The Hague Convention provides a mechanism for the return of internationally abducted children to their country of habitual residence. The U.S. is a party to the convention, which provides that removal of a child to another country without the consent of the other parent is wrongful if that other parent was exercising their custody rights over the child at the time. The convention is not designed to make a substantive determination over who should have custody of the children, but instead is a mechanism for deciding which country’s courts should resolve the custody dispute.
If a court determines that children were wrongfully retained or removed, they must be returned to their country of habitual residence. However, a parent can raise a number of defenses to prevent return of the children, including if there is a “grave risk that return would expose the child to physical or psychological harm or otherwise place the child in an intolerable situation.”
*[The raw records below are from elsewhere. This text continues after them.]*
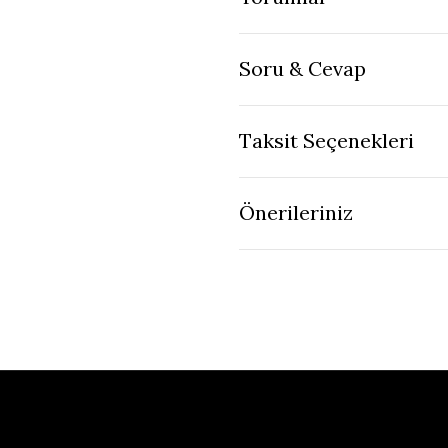
Soru & Cevap
Taksit Seçenekleri
Önerileriniz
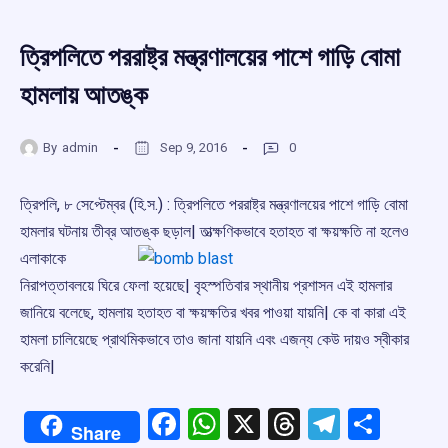
ত্রিপলিতে পররাষ্ট্র মন্ত্রণালয়ের পাশে গাড়ি বোমা
হামলায় আতঙ্ক
By
admin
Sep 9, 2016
0
ত্রিপলি, ৮ সেপ্টেম্বর (হি.স.) : ত্রিপলিতে পররাষ্ট্র মন্ত্রণালয়ের পাশে গাড়ি বোমা
হামলার ঘটনায় তীব্র আতঙ্ক ছড়াল|
তাত্ক্ষণিকভাবে হতাহত বা ক্ষয়ক্ষতি না হলেও
এলাকাকে
নিরাপত্তাবলয়ে ঘিরে ফেলা হয়েছে| বৃহস্পতিবার স্থানীয় প্রশাসন এই হামলার
জানিয়ে বলেছে, হামলায় হতাহত বা ক্ষয়ক্ষতির খবর পাওয়া যায়নি| কে বা কারা এই
হামলা চালিয়েছে প্রাথমিকভাবে তাও জানা যায়নি এবং এজন্য কেউ দায়ও স্বীকার
করেনি|
Facebook
WhatsApp
X
Threads
Telegr
Shar
Share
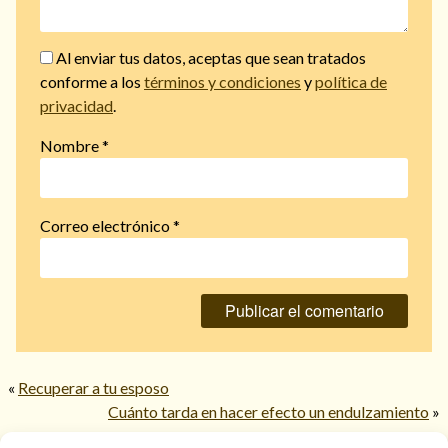
Al enviar tus datos, aceptas que sean tratados
conforme a los
términos y condiciones
y
política de
privacidad
.
Nombre
*
Correo electrónico
*
«
Recuperar a tu esposo
Cuánto tarda en hacer efecto un endulzamiento
»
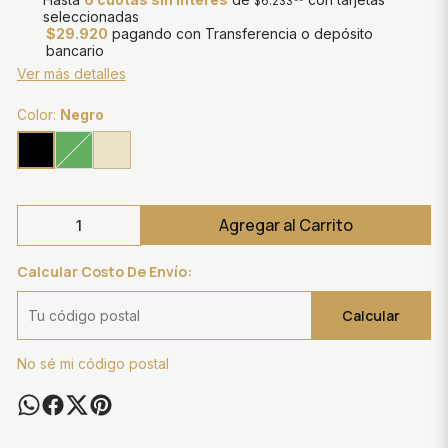
$6.233
seleccionadas
$29.920
pagando con Transferencia o depósito
bancario
Ver más detalles
Color:
Negro
Agregar al Carrito
Calcular Costo De Envío:
Calcular
No sé mi código postal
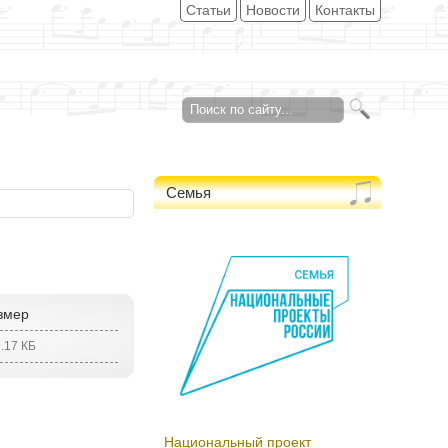
Статьи
Новости
Контакты
Форма поиска
search
Семья
змер
.17 КБ
Национальный проект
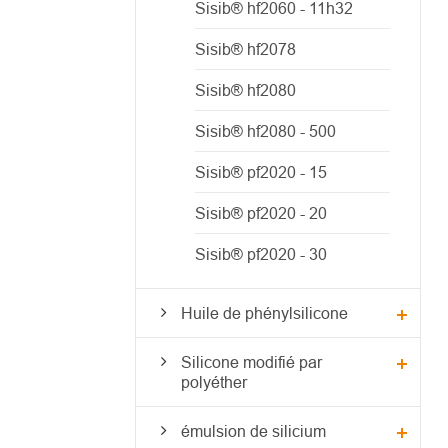
Sisib® hf2060 - 11h32
Sisib® hf2078
Sisib® hf2080
Sisib® hf2080 - 500
Sisib® pf2020 - 15
Sisib® pf2020 - 20
Sisib® pf2020 - 30
Huile de phénylsilicone
Silicone modifié par
polyéther
émulsion de silicium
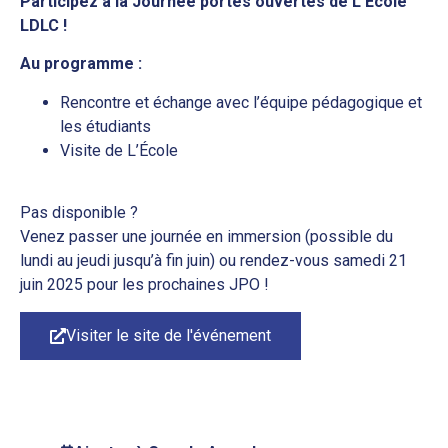
Participez à la Journée portes ouvertes de L’École
LDLC !
Au programme :
Rencontre et échange avec l’équipe pédagogique et
les étudiants
Visite de L’École
Pas disponible ?
Venez passer une journée en immersion (possible du
lundi au jeudi jusqu’à fin juin) ou rendez-vous samedi 21
juin 2025 pour les prochaines JPO !
Visiter le site de l'événement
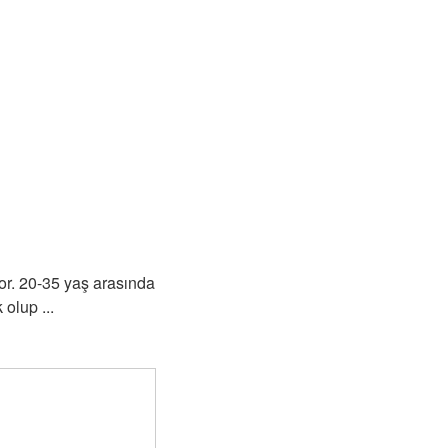
or. 20-35 yaş arasında
 olup ...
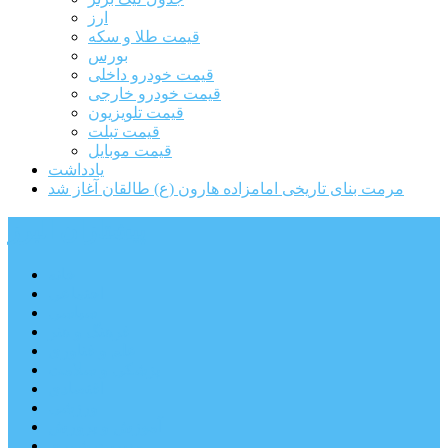
ارز
قیمت طلا و سکه
بورس
قیمت خودرو داخلی
قیمت خودرو خارجی
قیمت تلویزیون
قیمت تبلت
قیمت موبایل
یادداشت
مرمت بنای تاریخی امامزاده هارون (ع) طالقان آغاز شد
پیشتازان البرز
خانه
اجتماعی
سیاسی
فرهنگ و هنر
علم و فناوری
پزشکی و سلامت
اقتصادی
ورزشی
آموزش و پرورش
مدیریت شهری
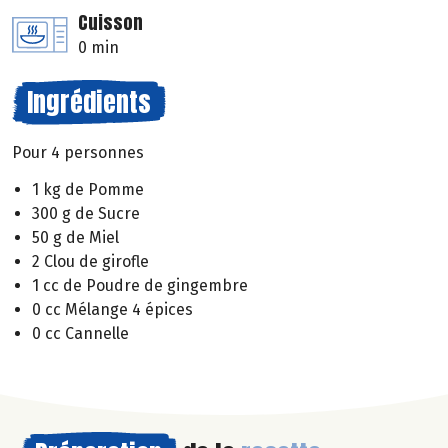
Cuisson
0 min
Ingrédients
Pour 4 personnes
1 kg de Pomme
300 g de Sucre
50 g de Miel
2 Clou de girofle
1 cc de Poudre de gingembre
0 cc Mélange 4 épices
0 cc Cannelle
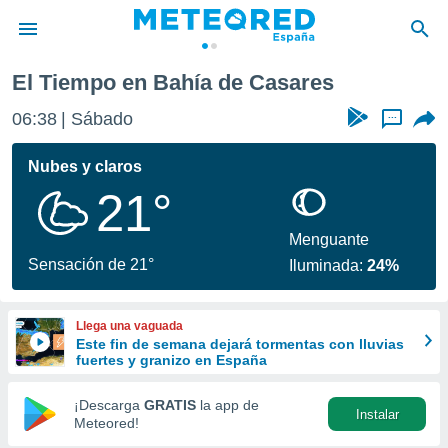
El Tiempo en Bahía de Casares
privacidad
06:38
Sábado
...
o de
tiempo.com)
borado por
Nubes y claros
es para
21°
ue la
 que se
e calidad.
Menguante
eder a este
Sensación de 21°
Iluminada:
24%
ediante las
opciones:
Llega una vaguada
ookies y
Este fin de semana dejará tormentas con lluvias
e forma
fuertes y granizo en España
d digital
¡Descarga
GRATIS
la app de
Instalar
ada, basada
Meteored!
mación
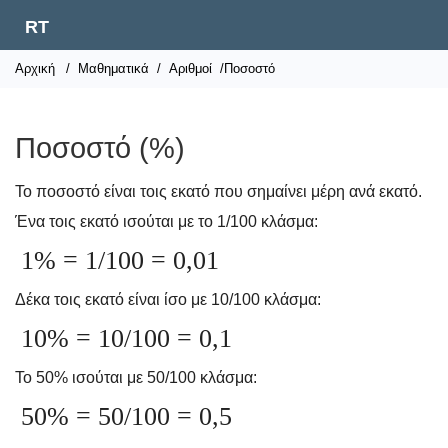
RT
Αρχική
/
Μαθηματικά
/
Αριθμοί
/Ποσοστό
Ποσοστό (%)
Το ποσοστό είναι τοις εκατό που σημαίνει μέρη ανά εκατό.
Ένα τοις εκατό ισούται με το 1/100 κλάσμα:
1% = 1/100 = 0,01
Δέκα τοις εκατό είναι ίσο με 10/100 κλάσμα:
10% = 10/100 = 0,1
Το 50% ισούται με 50/100 κλάσμα:
50% = 50/100 = 0,5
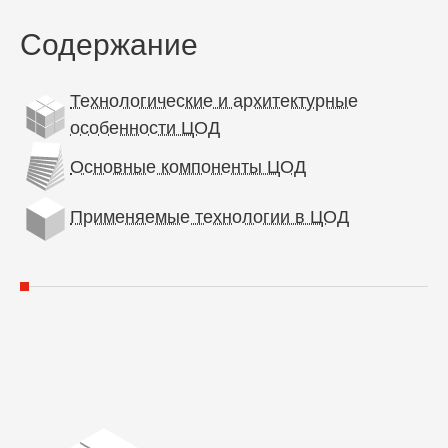
Содержание
Технологические и архитектурные
особенности ЦОД
Основные компоненты ЦОД
Применяемые технологии в ЦОД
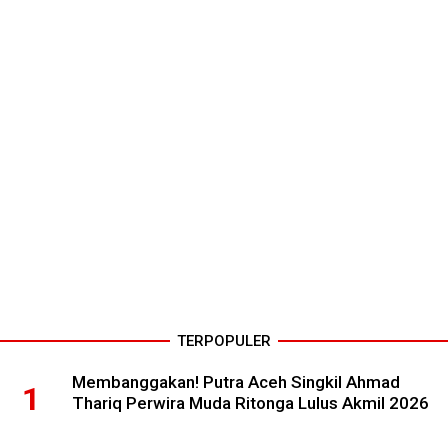
TERPOPULER
Membanggakan! Putra Aceh Singkil Ahmad
Thariq Perwira Muda Ritonga Lulus Akmil 2026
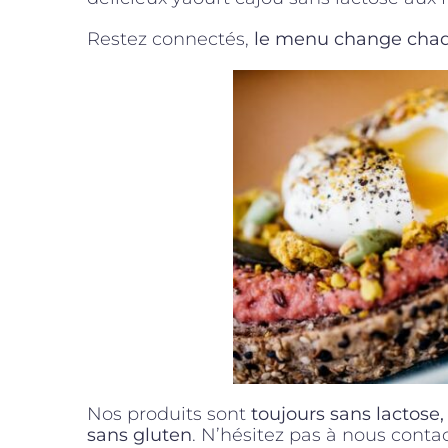
Restez connectés,
le menu change cha
Nos produits sont
toujours sans lactose,
sans gluten
. N’hésitez pas à nous conta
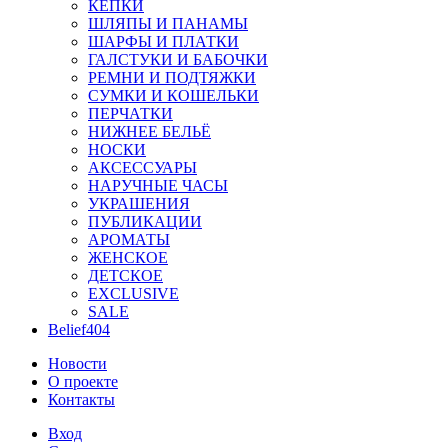
КЕПКИ
ШЛЯПЫ И ПАНАМЫ
ШАРФЫ И ПЛАТКИ
ГАЛСТУКИ И БАБОЧКИ
РЕМНИ И ПОДТЯЖКИ
СУМКИ И КОШЕЛЬКИ
ПЕРЧАТКИ
НИЖНЕЕ БЕЛЬЁ
НОСКИ
АКСЕССУАРЫ
НАРУЧНЫЕ ЧАСЫ
УКРАШЕНИЯ
ПУБЛИКАЦИИ
АРОМАТЫ
ЖЕНСКОЕ
ДЕТСКОЕ
EXCLUSIVE
SALE
Belief404
Новости
О проекте
Контакты
Вход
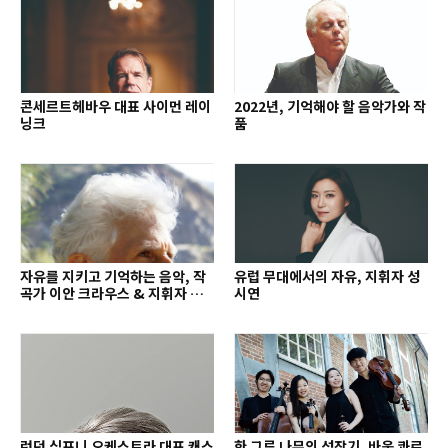
콘세르트헤바우 대표 사이먼 레이
2022년, 기억해야 할 음악가와 작
닝크
품
자유를 지키고 기억하는 음악, 작
유럽 무대에서의 자유, 지휘자 성
곡가 이안 크라우스 & 지휘자 배
시연
종훈
런던 심포니 오케스트라 대표 캐스
한 그루 나무의 성장기, 바움 콰르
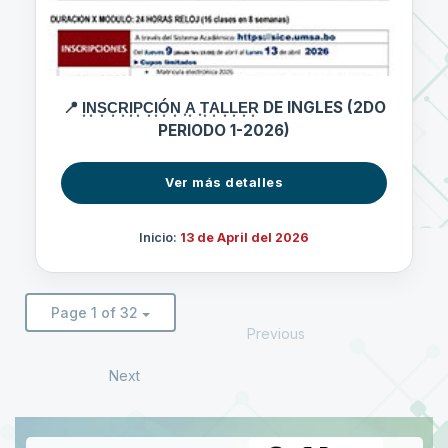
📍 I͙N͙S͙C͙R͙I͙P͙C͙I͙Ó͙N͙ ͙A͙ ͙T͙A͙L͙L͙E͙R͙ DE INGLES (2DO
PERIODO 1-2026)
Ver más detalles
Inicio:
13 de April del 2026
Page 1 of 32
Previous
Next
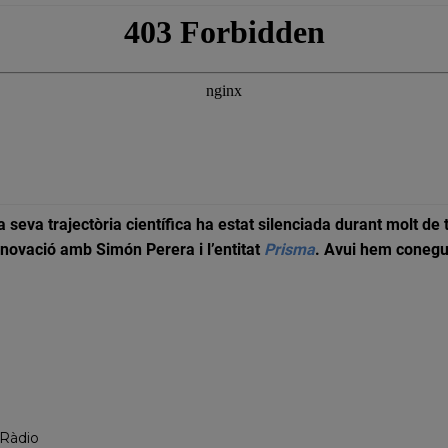
la seva trajectòria científica ha estat silenciada durant molt 
innovació amb Simón Perera
i l’entitat
Prisma
. Avui hem conegut
 Ràdio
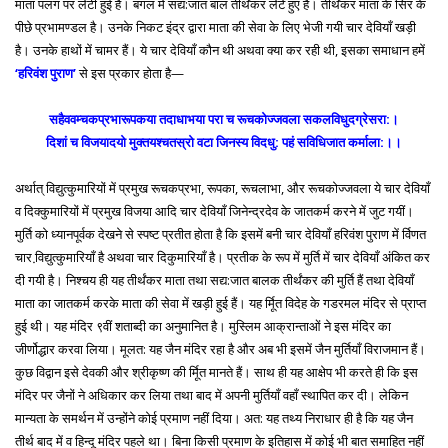
माता पलंग पर लेटी हुई है। बगल में सद्य:जात बाल तीर्थंकर लेटे हुए हैं। तीर्थंकर माता के सिर के
पीछे प्रभामण्डल है। उनके निकट इंद्र द्वारा माता की सेवा के लिए भेजी गयी चार देवियाँ खड़ी
है। उनके हाथों में चामर हैं। ये चार देवियाँ कौन थी अथवा क्या कर रही थी, इसका समाधान हमें
‘हरिवंश पुराण’
से इस प्रकार होता है—
सहैववम्चकप्रभारूपकया तदाधाभया परा च रूचकोज्जवला सकलविधुदग्रेसरा:।
दिशां च विजयादयो मुक्तयश्चतस्रो वटा जिनस्य विदधु: पहं सविधिजात कर्माला:।।
अर्थात् विद्युत्कुमारियों में प्रमुख रूचकप्रभा, रूपका, रूचलाभा, और रूचकोज्जवला ये चार देवियाँ
व दिक्कुमारियों में प्रमुख विजया आदि चार देवियाँ जिनेन्द्रदेव के जातकर्म करने में जुट गयीं।
मुर्ति को ध्यानपूर्वक देखने से स्पष्ट प्रतीत होता है कि इसमें बनी चार देवियाँ हरिवंश पुराण में र्विणत
चार वि़द्युत्कुमारियाँ है अथवा चार दिकुमारियाँ है। प्रतीक के रूप में मुर्ति में चार देवियाँ अंकित कर
दी गयी है। निश्चय ही यह तीर्थंकर माता तथा सद्य:जात बालक तीर्थंकर की मुर्ति हैं तथा देवियाँ
माता का जातकर्म करके माता की सेवा में खड़ी हुई हैं। यह र्मूित विदेह के गडरमल मंदिर से प्राप्त
हुई थी। यह मंदिर ९वीं शताब्दी का अनुमानित है। मुस्लिम आक्रान्ताओं ने इस मंदिर का
जीर्णोद्धार करवा लिया। मूलत: यह जैन मंदिर रहा है और अब भी इसमें जैन मुर्तियाँ विराजमान हैं।
कुछ विद्वान इसे देवकी और श्रीकृष्ण की र्मूित मानते हैं। साथ ही यह आक्षेप भी करते ही कि इस
मंदिर पर जैनों ने अधिकार कर लिया तथा बाद में अपनी मुर्तियाँ वहाँ स्थापित कर दी। लेकिन
मान्यता के समर्थन में उन्होंने कोई प्रमाण नहीं दिया। अत: यह तथ्य निराधार ही है कि यह जैन
तीर्थ बाद में व हिन्दू मंदिर पहले था। बिना किसी प्रमाण के इतिहास में कोई भी बात समाहित नहीं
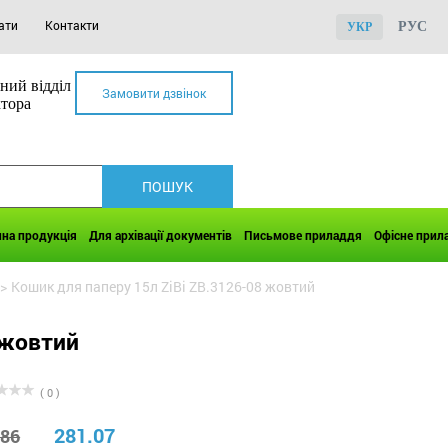
ати
Контакти
РУС
УКР
ний відділ
Замовити дзвінок
ктора
чна продукція
Для архівації документів
Письмове приладдя
Офісне прил
>
Кошик для паперу 15л ZiBi ZB.3126-08 жовтий
 жовтий
( 0 )
281.07
.86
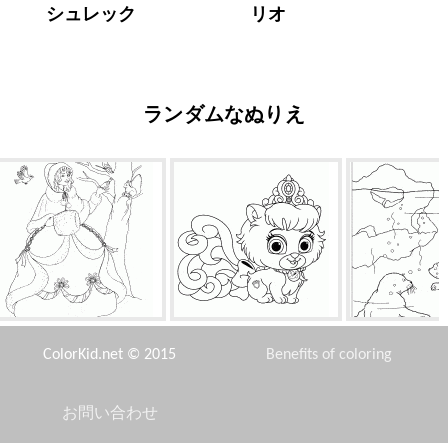
シュレック
リオ
ランダムなぬりえ
冬のプリンセス
キティスリッパ
ベアダ
ColorKid.net © 2015
Benefits of coloring
お問い合わせ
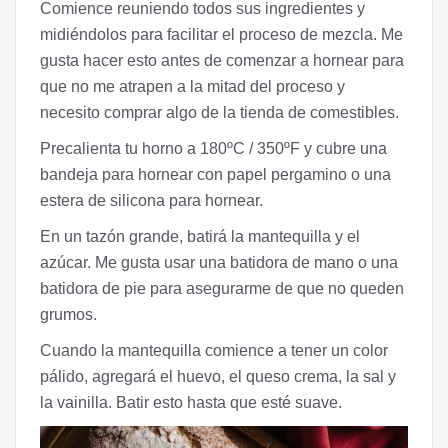
Comience reuniendo todos sus ingredientes y
midiéndolos para facilitar el proceso de mezcla. Me
gusta hacer esto antes de comenzar a hornear para
que no me atrapen a la mitad del proceso y
necesito comprar algo de la tienda de comestibles.
Precalienta tu horno a 180ºC / 350ºF y cubre una
bandeja para hornear con papel pergamino o una
estera de silicona para hornear.
En un tazón grande, batirá la mantequilla y el
azúcar. Me gusta usar una batidora de mano o una
batidora de pie para asegurarme de que no queden
grumos.
Cuando la mantequilla comience a tener un color
pálido, agregará el huevo, el queso crema, la sal y
la vainilla. Batir esto hasta que esté suave.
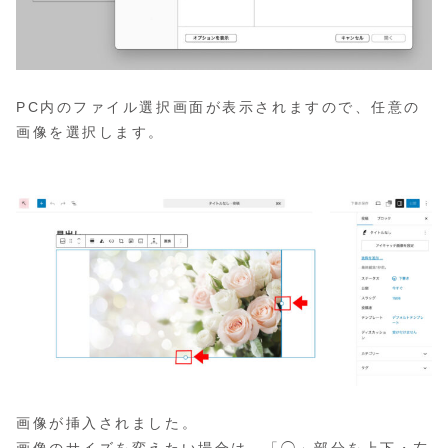
PC内のファイル選択画面が表示されますので、任意の
画像を選択します。
画像が挿入されました。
The Acosta case concerned custody of two minor children who had been living with their mother and father in Lima, Peru. The father is Peruvian and the mother is from the United States. During the marriage the father abused the mother and the children witnessed several incidents of violence by their father, directed both at the mother and at strangers. After the breakdown of the marriage relationship the mother took the children with her to the U.S. She told her husband that she was seeking a divorce and planned to keep the children with her in the U.S. When she returned to Peru to pick up some of her and the children’s belongings, the father forced his way into the couple’s apartment, physically assaulted the mother, and cut one of the mother’s friend’s legs with a knife. He threatened to kill his wife, the children and himself.
The father filed a petition for return of the children under the Hague Convention. He claimed that the children’s habitual residence was Peru, that he had custody rights over the children prior to their removal to the U.S., and that he was exercising those rights. The mother argued that she had not wrongfully retained the children, and that even if the court found otherwise, several factors prevented their return to Peru. The court found that the children were wrongfully retained in the U.S. It then addressed the issue of whether the mother had presented sufficient evidence of “grave risk of harm” to the children to convince the court not to order their return to Peru.
The grave risk of harm inquiry focuses specifically on risk to the children, not to the other parent or any other third party. Previously, courts had been unwilling to recognize that spousal abuse, in the absence of violence towards the children, constituted a grave risk of harm under the Hague Convention. By contrast, the Acosta court found a grave risk of harm to the child where domestic abuse shows a propensity for violence and there are other risk factors. The court held that the father’s history of violence in the presence of the children, escalation of violence, suicide threats, and estrangement from the children was sufficient evidence of a high risk of harm to the children. The Hague Convention does not require that the child must have actually been previously physically or psychologically harmed in order to find a grave risk of harm.